我正在寻找从星期一到星期五平均每日数据的选项。
任何提示?
还有一点:
# here is part of my data, from a "blé colza.txt" file
24/07/2012 250.5 499
23/07/2012 264.75 518.25
20/07/2012 269.25 525.25
19/07/2012 267 522.5
18/07/2012 261.25 517
17/07/2012 265.75 522.25
16/07/2012 264.25 523.25
13/07/2012 258.25 517
12/07/2012 253.75 513
11/07/2012 246.25 512.75
10/07/2012 248 515
09/07/2012 247 519.25
06/07/2012 243.25 508.25
05/07/2012 245 508.5
04/07/2012 236 500.5
03/07/2012 234 497.75
02/07/2012 234.25 489.75
29/06/2012 229 490.25
28/06/2012 229.75 487.25
27/06/2012 229.75 493
26/06/2012 226.5 486
25/06/2012 220 482.25
22/06/2012 214.25 472.5
21/06/2012 212 469.5
20/06/2012 210.25 473.75
19/06/2012 208 472.75
18/06/2012 206.75 462.5
15/06/2012 203 456.5
14/06/2012 205.25 460.5
13/06/2012 205.25 465.25
12/06/2012 205.25 469
11/06/2012 208 471.5
08/06/2012 208 468.5
07/06/2012 208 471.25
06/06/2012 208 467
05/06/2012 208 458.75
04/06/2012 208 457.5
01/06/2012 208 463.5
31/05/2012 208 466.75
30/05/2012 208 468
29/05/2012 212.75 469.75
28/05/2012 212.75 469.75
25/05/2012 212.75 465.5
# Loads external libraries
library("zoo") # or require("zoo")
library("xts") # or require("xts")
# Loads data as a zoo object
source <- read.zoo("blé colza.txt", sep=",", dec=".", header=T, na.strings="NA", format="%d/%m/%Y")
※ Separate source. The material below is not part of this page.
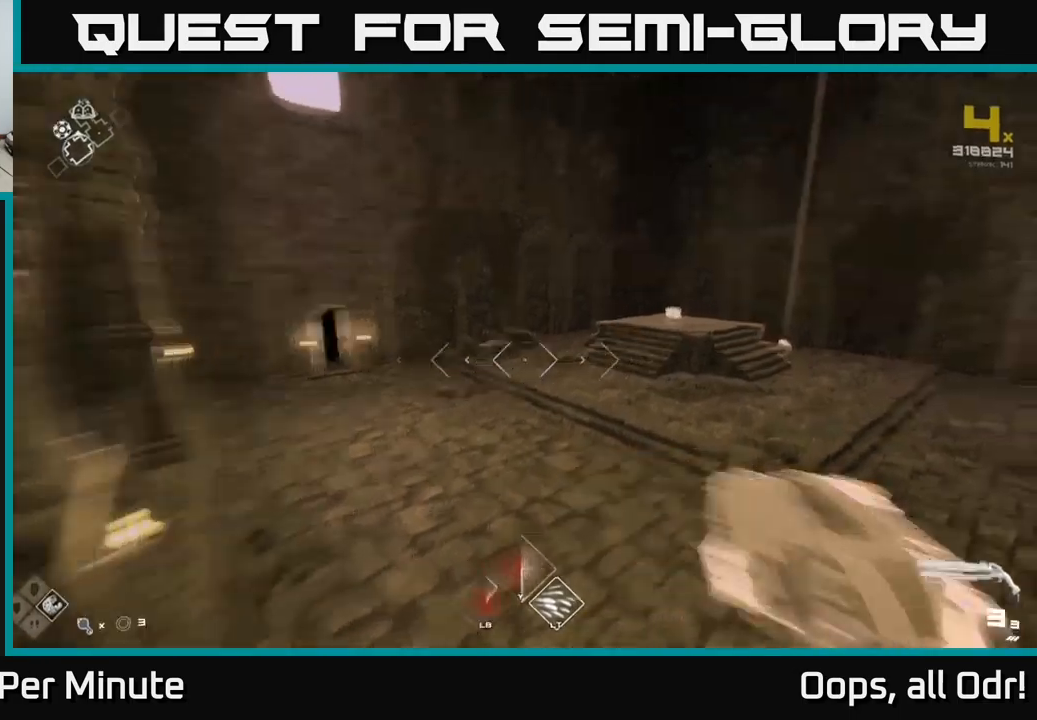
{"buttons": [], "left_stick": "up", "right_stick": "center", "events": [[33, "L1", "down"], [33, "left_stick", "up"], [33, "right_stick", "right"], [183, "L1", "up"], [300, "right_stick", "center"]]}
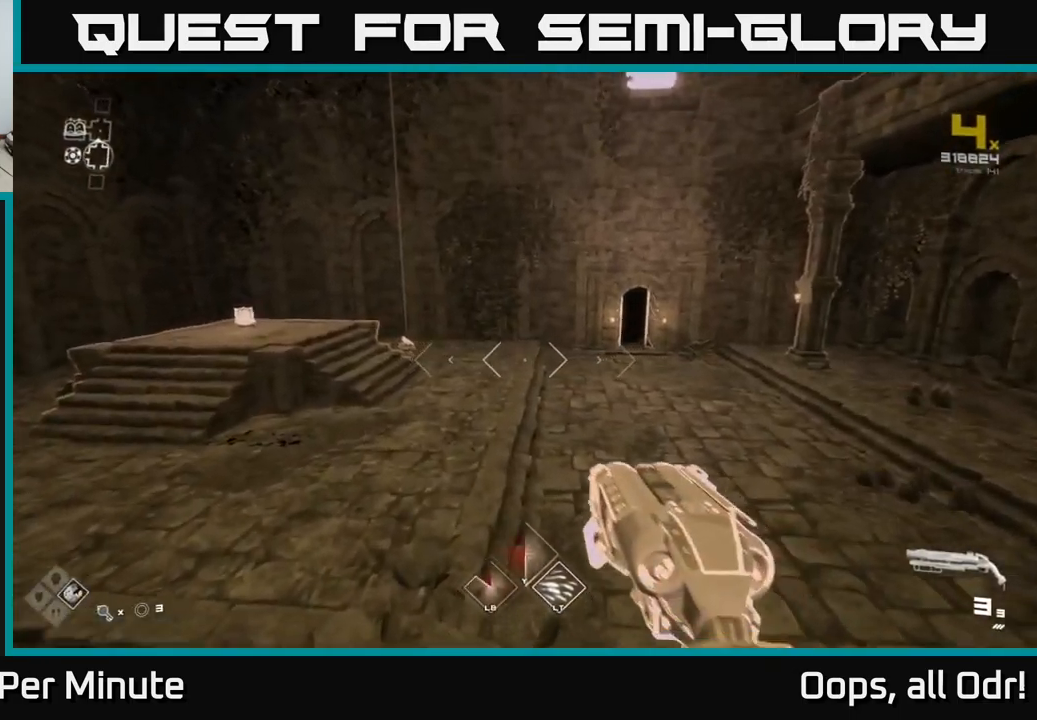
{"buttons": [], "left_stick": "center", "right_stick": "right", "events": [[166, "left_stick", "center"], [350, "right_stick", "right"]]}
# Averages daily time series into weekly time series
# https://stackoverflow.com/questions/11129562/how-does-one-compute-the-mean-of-weekly- data-by-column-using-r
source.w <- apply.weekly(source, colMeans)
答案 0 :(得分:6)
mrdwab的answer只会发挥作用,因为它们与OP共享时区(或其特征)。举例说明:
Lines <-
"24/07/2012 250.5 499
23/07/2012 264.75 518.25
20/07/2012 269.25 525.25
19/07/2012 267 522.5
18/07/2012 261.25 517
17/07/2012 265.75 522.25
16/07/2012 264.25 523.25
13/07/2012 258.25 517
12/07/2012 253.75 513
11/07/2012 246.25 512.75
10/07/2012 248 515
09/07/2012 247 519.25
06/07/2012 243.25 508.25
05/07/2012 245 508.5
04/07/2012 236 500.5
03/07/2012 234 497.75
02/07/2012 234.25 489.75
29/06/2012 229 490.25
28/06/2012 229.75 487.25
27/06/2012 229.75 493
26/06/2012 226.5 486
25/06/2012 220 482.25
22/06/2012 214.25 472.5
21/06/2012 212 469.5
20/06/2012 210.25 473.75
19/06/2012 208 472.75
18/06/2012 206.75 462.5
15/06/2012 203 456.5
14/06/2012 205.25 460.5
13/06/2012 205.25 465.25
12/06/2012 205.25 469
11/06/2012 208 471.5
08/06/2012 208 468.5
07/06/2012 208 471.25
06/06/2012 208 467
05/06/2012 208 458.75
04/06/2012 208 457.5
01/06/2012 208 463.5
31/05/2012 208 466.75
30/05/2012 208 468
29/05/2012 212.75 469.75
28/05/2012 212.75 469.75
25/05/2012 212.75 465.5"
# Get R's timezone information (from ?Sys.timezone)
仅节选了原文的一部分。